For me, I could not get over this incredible betrayal, which was in some ways worse than what happened to me,” she said of her experience with Vance. “Because I did what was quote unquote ‘right,’ but it was within a system that preferences wealthy white men, especially in New York. I couldn’t let that go.” She said she hopes speaking about her case can “help shine a light into a very closed system that’s easy to hide behind.”

But Manhattan is far from the only jurisdiction where police fail to investigate sexual assault. In 2018, a joint ProPublica, Newsy, and Reveal investigation found that multiple U.S. police departments had been using a label called “exceptional clearance” to claim they’d solved far more sexual assault cases than they actually had. To “solve” a case through exceptional clearance, police are supposed to have found probable cause to arrest someone for a sexual assault, but have been prevented from doing so by circumstances out of their control  such as a suspect’s death or a victim’s failure to cooperate. The reporters found that officers were simply applying the “exceptional clearance” label to cases they hadn’t properly investigated.

Jurisdictions with high “exceptional clearance” rates included Baltimore County; Hillsborough County, Florida (Tampa); Oakland, California—and Austin.


The new lawsuit filed in Austin last month by the four women came after Jose Garza, a former public defender, defeated incumbent Moore in the DA Democratic primary runoff in July. During the primary season, sexual assault victims, including two who’d been named in the 2018 federal lawsuit against the Austin police and the DA’s office, endorsed Garza, who said during a press conference that Moore had “lost the trust of survivors of sexual assault.” Moore told KXAN, Austin’s NBC affiliate, that the “idea that this office, under my leadership, has mishandled or not handled sexual assault cases is so easily refuted if you look at the actual record.”

But the September lawsuit alleges that Moore’s office and the Austin police failed to improve their record of investigating sexual assault. After the 2018 federal lawsuit, police stopped sending representatives to Sexual Assault Response and Resource Team meetings, despite the fact that the department had done so for decades. In 2017, Moore split from SARRT and created her own organization, the Inter-Agency Sexual Assault Team.
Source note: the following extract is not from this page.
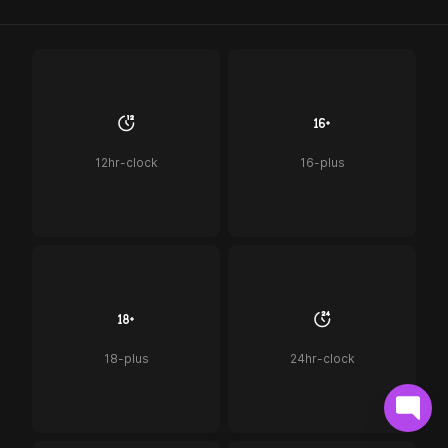
12hr-clock
16-plus
18-plus
24hr-clock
Soon after, Austin police stopped sending representatives to SARRT meetings, despite the fact that the department had traditionally done so. Moore claimed the new group would better train police to investigate sexual assault. Advocates for assault victims, however, said Moore simply wanted to retaliate against SARRT for criticizing her record.

Furthermore, the suit alleges that after the 2018 federal complaint was filed, one of Moore’s assistant district attorneys called a family friend of one of the plaintiffs, accused the woman of consenting to sex with her alleged rapist, and further stated that “it’s always the women” who make it hard for prosecutors to prosecute sexual assault cases. 

“We need to create a system that believes survivors when they come forward,” Ecklund, the attorney, told The Appeal. “We can all agree that we understand this is going to be a challenging process once they do report an assault, but there’s just no reason to accuse people of lying when there’s no evidence that’s happening.”